Companies are buying online ads to market their products like it’s “mostly business as usual,” Reddit chief operating officer Jen Wong said on an earnings call last week. Typically, marketing budgets would be an early casualty for companies trying to cut expenses and keep their prices low. Wong’s comments echoed those of executives from other leading online ad sellers, including Amazon, Google, Microsoft, and Meta. The positive outlook has been encouraging to Wall Street—the US stock market is trending up as if tariff-fueled price hikes aren’t going to dissuade all of us from shopping in the coming months.

But Trump and the outcomes of negotiations between the US and its trading partners are unpredictable. “Obviously, none of us knows exactly where tariffs will settle or when,” Amazon’s Jassy said in his comments last week. CEOs and their chief financial officers have taken to calling this reality “macroeconomic uncertainty.” The phrase has been uttered on 222 companies’ earnings calls already this year, up from 178 in all of last year, according to a WIRED review of transcripts from financial data company AlphaStreet.
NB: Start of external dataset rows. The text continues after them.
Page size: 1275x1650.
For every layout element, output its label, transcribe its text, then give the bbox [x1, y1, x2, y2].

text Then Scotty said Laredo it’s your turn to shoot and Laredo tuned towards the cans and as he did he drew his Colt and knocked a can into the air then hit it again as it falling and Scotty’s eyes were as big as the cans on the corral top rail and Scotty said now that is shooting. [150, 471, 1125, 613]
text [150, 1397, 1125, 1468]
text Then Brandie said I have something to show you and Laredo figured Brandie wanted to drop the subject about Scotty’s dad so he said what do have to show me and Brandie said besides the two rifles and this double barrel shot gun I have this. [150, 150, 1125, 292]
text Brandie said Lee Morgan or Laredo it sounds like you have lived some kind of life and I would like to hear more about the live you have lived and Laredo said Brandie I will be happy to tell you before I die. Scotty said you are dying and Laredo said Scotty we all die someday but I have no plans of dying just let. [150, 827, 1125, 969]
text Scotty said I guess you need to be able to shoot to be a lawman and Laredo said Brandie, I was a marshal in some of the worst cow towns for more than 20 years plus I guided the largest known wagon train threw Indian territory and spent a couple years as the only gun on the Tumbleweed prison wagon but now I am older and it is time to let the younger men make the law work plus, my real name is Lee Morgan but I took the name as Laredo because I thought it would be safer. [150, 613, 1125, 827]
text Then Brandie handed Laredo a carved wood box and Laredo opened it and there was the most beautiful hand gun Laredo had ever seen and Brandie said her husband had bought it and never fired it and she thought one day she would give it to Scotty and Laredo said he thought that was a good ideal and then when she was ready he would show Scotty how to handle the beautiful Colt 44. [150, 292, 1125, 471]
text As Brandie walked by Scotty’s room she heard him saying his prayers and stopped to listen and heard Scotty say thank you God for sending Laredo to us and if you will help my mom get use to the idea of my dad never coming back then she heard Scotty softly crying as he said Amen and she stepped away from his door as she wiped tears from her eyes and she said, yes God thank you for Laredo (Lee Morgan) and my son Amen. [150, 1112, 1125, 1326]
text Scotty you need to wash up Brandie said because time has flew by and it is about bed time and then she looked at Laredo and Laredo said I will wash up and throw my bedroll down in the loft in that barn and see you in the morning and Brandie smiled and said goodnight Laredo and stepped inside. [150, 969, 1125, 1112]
Some companies have been trying to create certainty when it comes to Trump and his trade policies since his first presidential term. Apple attempted to control its costs by shifting some of its manufacturing out of China, which has long been Trump’s top target for tariffs. But this time around Trump has applied tariffs to every country imaginable, including an island inhabited solely by penguins.
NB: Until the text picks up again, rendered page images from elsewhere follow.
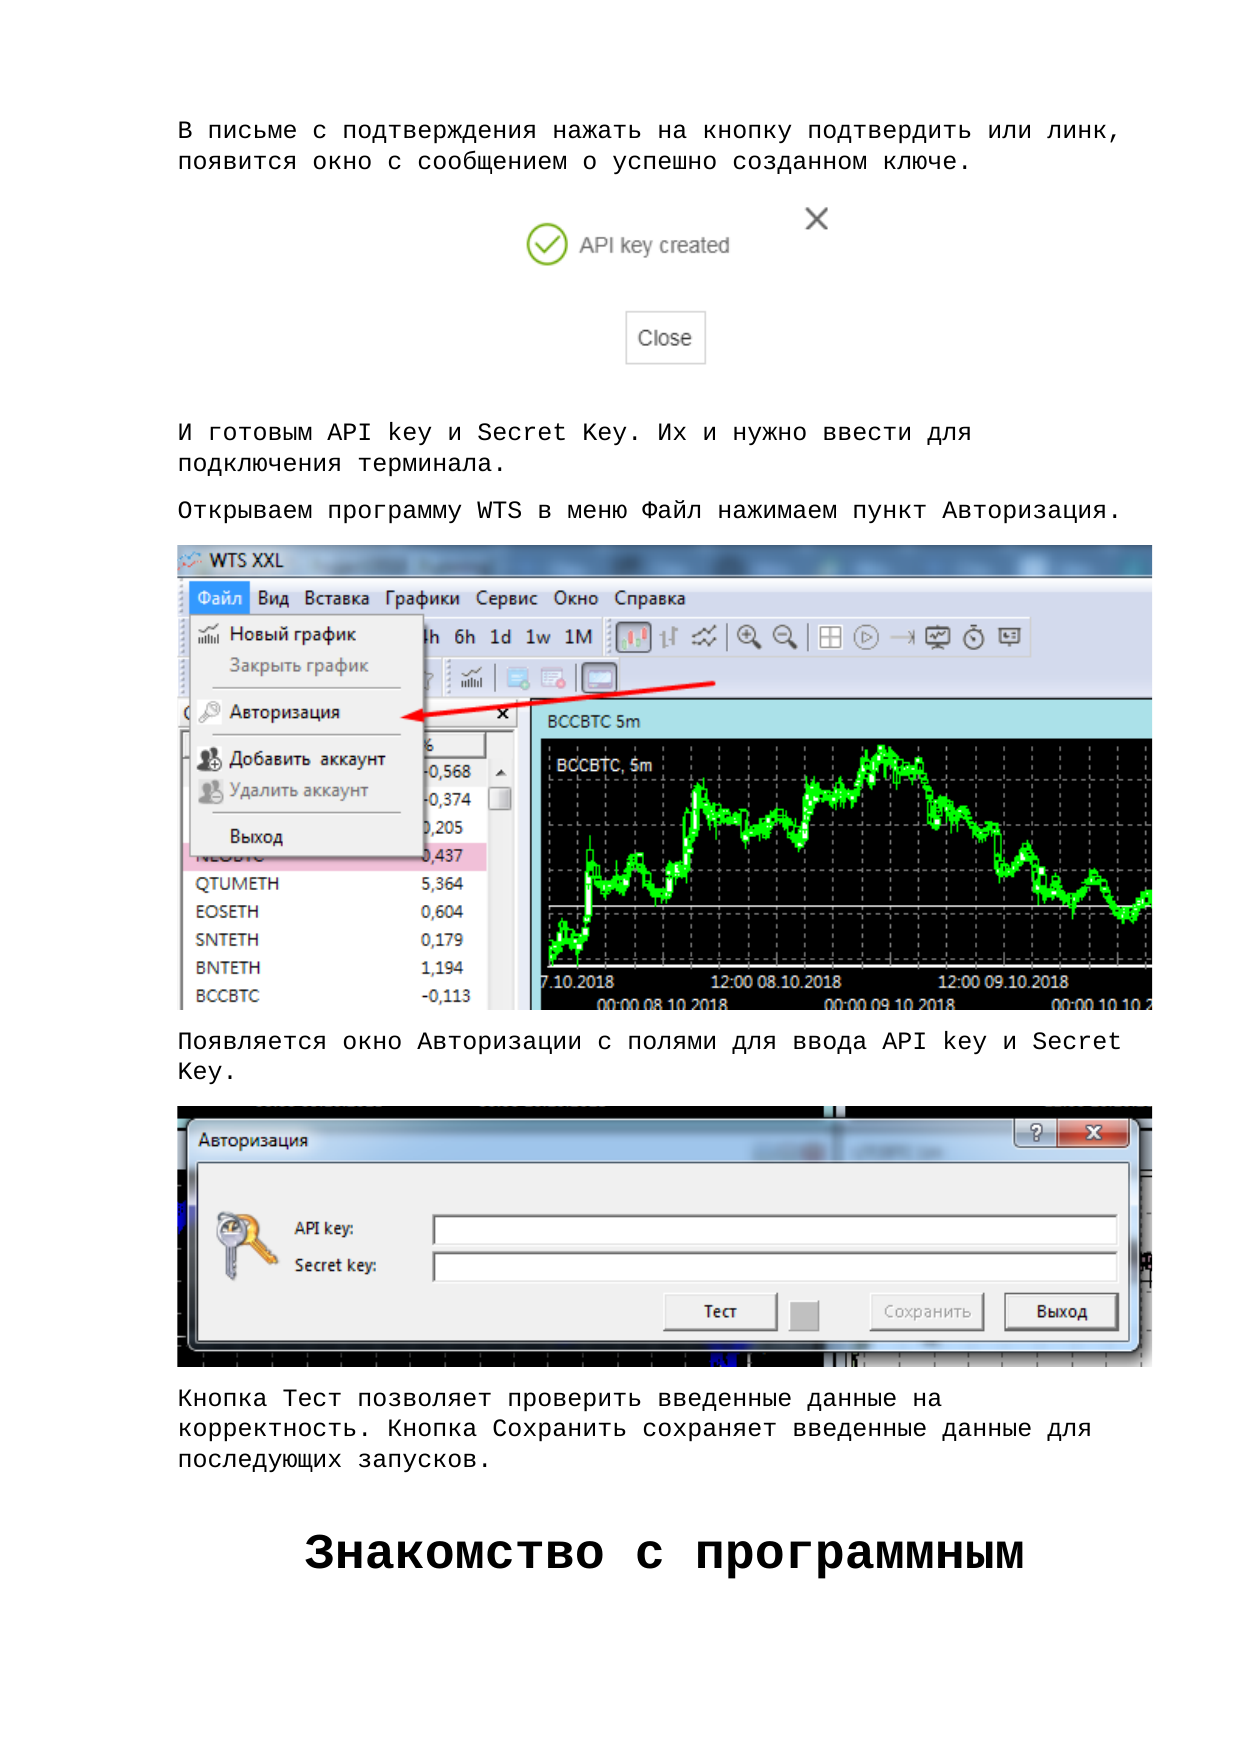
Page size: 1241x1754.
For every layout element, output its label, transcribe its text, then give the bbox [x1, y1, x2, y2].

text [177, 1493, 1152, 1583]
text Открываем программу WTS в меню Файл нажимаем пункт Авторизация. [177, 498, 1152, 526]
picture [177, 1106, 1153, 1367]
text Кнопка Тест позволяет проверить введенные данные на корректность. Кнопка Сохранить сохраняет введенные данные для последующих запусков. [177, 1385, 1152, 1475]
picture [497, 195, 832, 393]
text Появляется окно Авторизации с полями для ввода API key и Secret Key. [177, 1028, 1152, 1087]
text И готовым API key и Secret Key. Их и нужно ввести для подключения терминала. [177, 420, 1152, 479]
picture [177, 545, 1153, 1010]
text В письме с подтверждения нажать на кнопку подтвердить или линк, появится окно с сообщением о успешно созданном ключе. [177, 118, 1152, 177]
Exemptions remain another hope for companies and their customers. Last week, baby monitor maker Nanit led a rally in New York City urging for a tariffs reprieve for baby products. This week, Trump and his treasury secretary both said they were considering it, though Trump added that he preferred not to have too many exemptions.
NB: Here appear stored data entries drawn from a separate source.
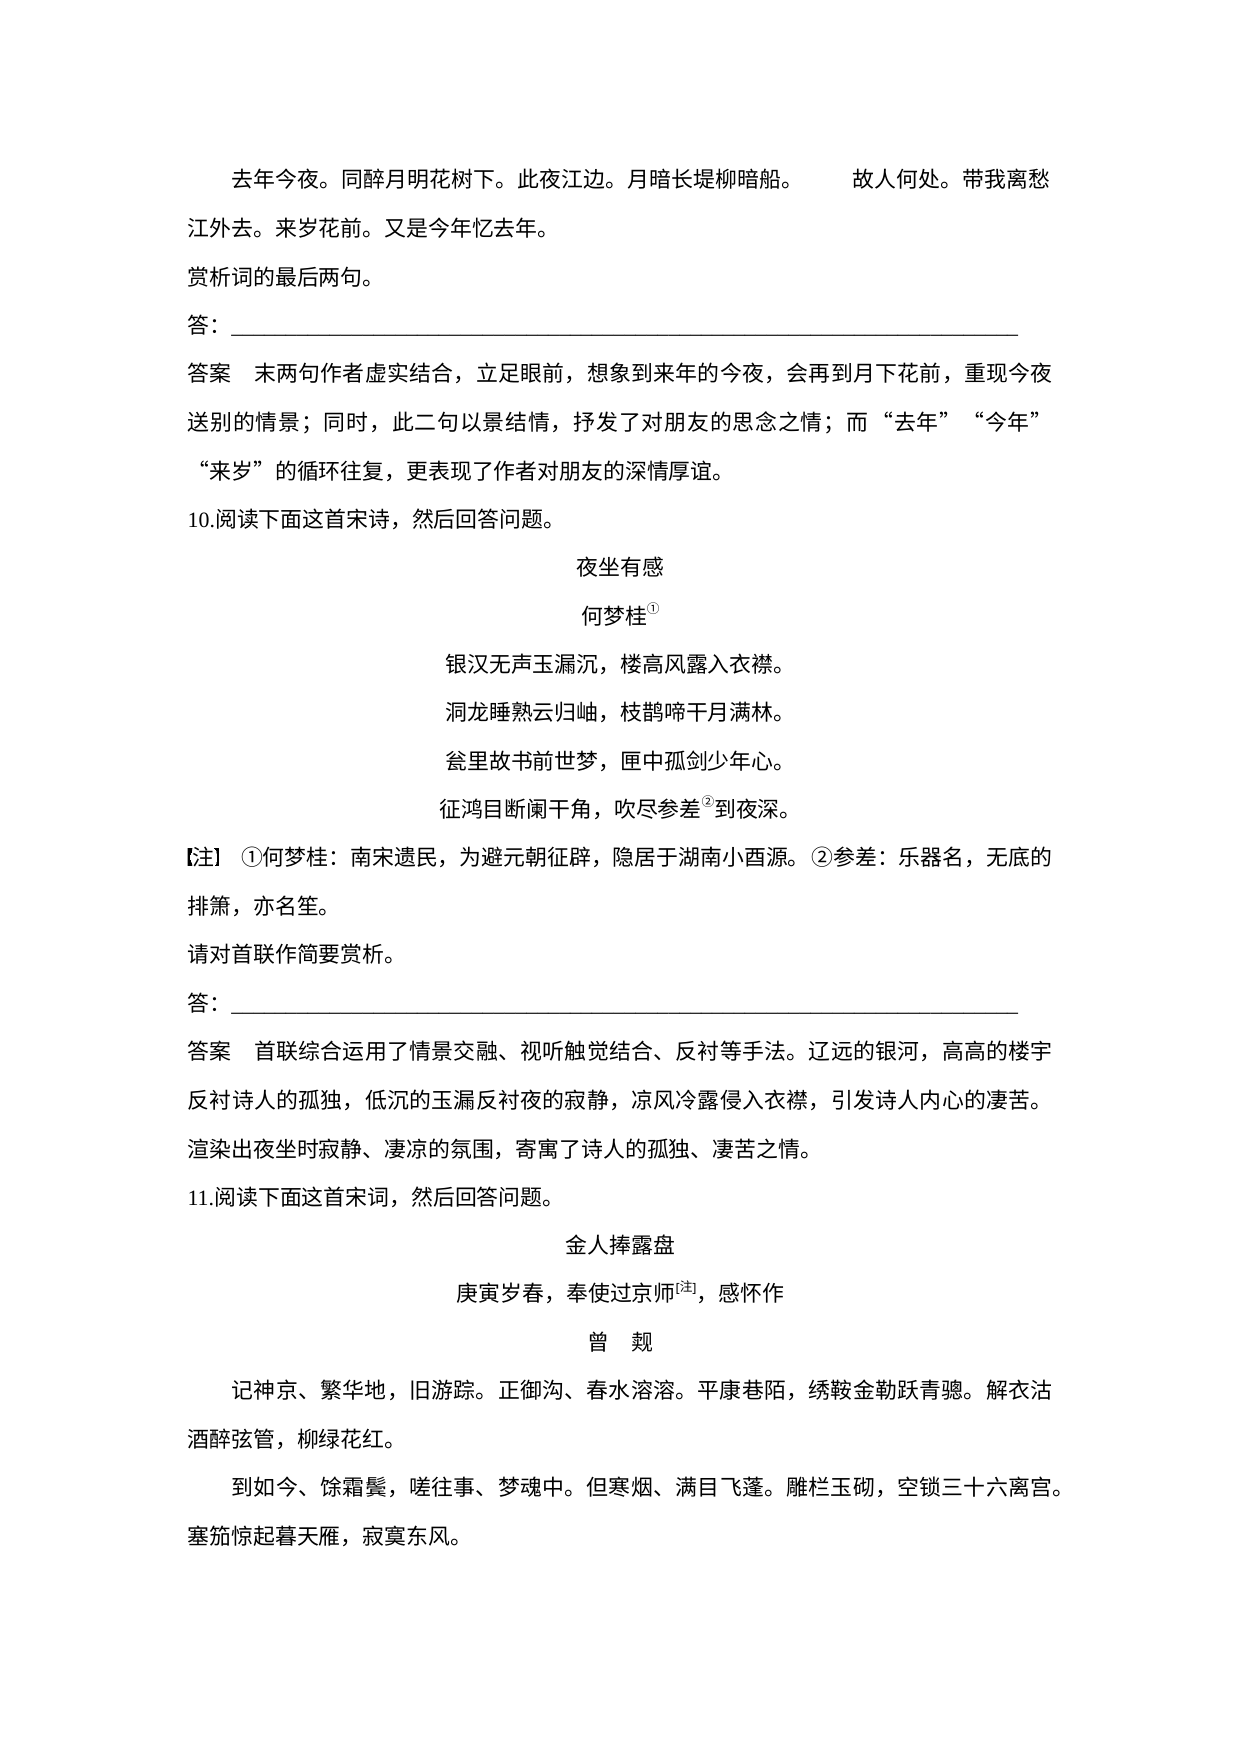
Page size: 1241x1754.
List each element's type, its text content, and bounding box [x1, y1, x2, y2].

text 赏析词的最后两句。 [187, 259, 1053, 292]
text 答：________________________________________________________________________ [187, 985, 1053, 1018]
text 记神京、繁华地，旧游踪。正御沟、春水溶溶。平康巷陌，绣鞍金勒跃青骢。解衣沽酒醉弦管，柳绿花红。 [187, 1373, 1053, 1454]
text 金人捧露盘 [187, 1228, 1053, 1260]
text 11.阅读下面这首宋词，然后回答问题。 [187, 1179, 1053, 1212]
text 请对首联作简要赏析。 [187, 937, 1053, 969]
picture [214, 848, 219, 866]
text 到如今、馀霜鬓，嗟往事、梦魂中。但寒烟、满目飞蓬。雕栏玉砌，空锁三十六离宫。塞笳惊起暮天雁，寂寞东风。 [187, 1470, 1053, 1551]
text 曾 觌 [187, 1324, 1053, 1357]
picture [187, 848, 193, 866]
text 答：________________________________________________________________________ [187, 307, 1053, 340]
text 洞龙睡熟云归岫，枝鹊啼干月满林。 [187, 695, 1053, 727]
text 10.阅读下面这首宋诗，然后回答问题。 [187, 502, 1053, 534]
text 征鸿目断阑干角，吹尽参差②到夜深。 [187, 792, 1053, 824]
text 夜坐有感 [187, 550, 1053, 582]
text 何梦桂① [187, 598, 1053, 631]
text 注 ①何梦桂：南宋遗民，为避元朝征辟，隐居于湖南小酉源。②参差：乐器名，无底的排箫，亦名笙。 [187, 840, 1053, 921]
text 银汉无声玉漏沉，楼高风露入衣襟。 [187, 647, 1053, 679]
text 答案 首联综合运用了情景交融、视听触觉结合、反衬等手法。辽远的银河，高高的楼宇，反衬诗人的孤独，低沉的玉漏反衬夜的寂静，凉风冷露侵入衣襟，引发诗人内心的凄苦。渲染出夜坐时寂静、凄凉的氛围，寄寓了诗人的孤独、凄苦之情。 [187, 1034, 1053, 1164]
text 庚寅岁春，奉使过京师[注]，感怀作 [187, 1276, 1053, 1309]
text 去年今夜。同醉月明花树下。此夜江边。月暗长堤柳暗船。 故人何处。带我离愁江外去。来岁花前。又是今年忆去年。 [187, 162, 1053, 243]
text 瓮里故书前世梦，匣中孤剑少年心。 [187, 743, 1053, 776]
text 答案 末两句作者虚实结合，立足眼前，想象到来年的今夜，会再到月下花前，重现今夜送别的情景；同时，此二句以景结情，抒发了对朋友的思念之情；而“去年”“今年”“来岁”的循环往复，更表现了作者对朋友的深情厚谊。 [187, 356, 1053, 486]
Nanit’s Malaysia-made monitors—it abandoned China during Trump’s first term— are subject to 10 percent tariffs at the moment. The levy could grow to 24 percent or more come July under the president’s current plans. Nanit CEO, Anushka Salinas, says her goal is to avoid price increases as her company tries to grow its base of 1 million monthly users. It helps to have supportive investors who could step in with additional funding. The startup’s subscription-based software, a business line that tends to have wider profit margins, also gives it some financial cushioning.

But the higher the tariffs go, the more challenging it will become to avoid a price increase. Salinas personally made the call to buy a bed for her 4-year-old sooner than she would have otherwise. I made a similar choice. A car seat I don’t need until next year is arriving tomorrow. Better $200 now than $500 later.